Athlone commercial vacancy rate far exceeds national, county averages
The rate of vacant commercial units in Athlone is 20.1%, which is significantly higher than both the national average and county levels.
The Athlone rate remains unchanged since the same period last year, according to the latest GeoDirectory Commercial Vacancy Rates Report.
The twice-yearly analysis, prepared by EY, found that the commercial vacancy in Westmeath overall was also unchanged at 12.7%. While this is lower than the national average of 14.4%, the rate of 20.1% for Athlone means it ranks fifth in Leinster, including all Dublin districts.
Meanwhile, vacancy rates in Mullingar lie at 13.2%, also unchanged from last year, while in Moate the rate is 17%, slightly up from 16.8% in 2023.
The national average rose 0.3 percentage points from last year, marking another year of increase in the rate and the highest it has been since the report’s introduction in 2013.
Ballybofey in Donegal once again retained its position as the town with the highest commercial vacancy rate in the state at 33.6%, followed by Edgeworthstown, Longford, at 30.2%. At the other end of the scale, Greystones in Wicklow (5.6%) and Carrigaline, Cork (7.2%), were the towns with the lowest vacancy rates.
The report identified broad trends in the use of commercial units nationally, the number of which has decreased by 1,370 units between Q2 2023 and Q2 2024.
The majority of this decrease can be attributed to the services sector and the retail and wholesale sector, which declined by 625 and 514 units respectively.

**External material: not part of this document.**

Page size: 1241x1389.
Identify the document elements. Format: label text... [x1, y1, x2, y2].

Looking specifically at the accommodation and food services sector, a total of 22,211 commercial units in this sector were recorded in June 2024, down 270 compared to the same period in 2023.
Commenting on the findings of the report, GeoDirectory CEO Dara Keogh said, “The national commercial vacancy rate has increased steadily in recent years, and at 14.4%, is now at the highest level since GeoDirectory began tracking commercial vacancy data in 2013.
“Changing consumer habits, the growth of online commerce, remote working and rising business costs have all contributed to a realignment of the commercial property market.
“The reality is that some of these commercial units may never now return to the commercial stock, requiring action to provide opportunities for targeted regeneration projects and the repurposing of long-term vacant buildings.”
EY Economic Advisory Director Annette Hughes said, “Commercial vacancy rates increased in 14 out of 26 counties surveyed, which represents an improvement on the same period in June 2023, when vacancy increases were recorded in 20 out of 26 counties.
“While the national commercial vacancy rate has reached a new high of 14.4% in Q2 2024, the economic outlook remains positive and with inflation falling and a recent cut in ECB interest rates, there is a possibility that commercial vacancy rates will recede from its current peak.”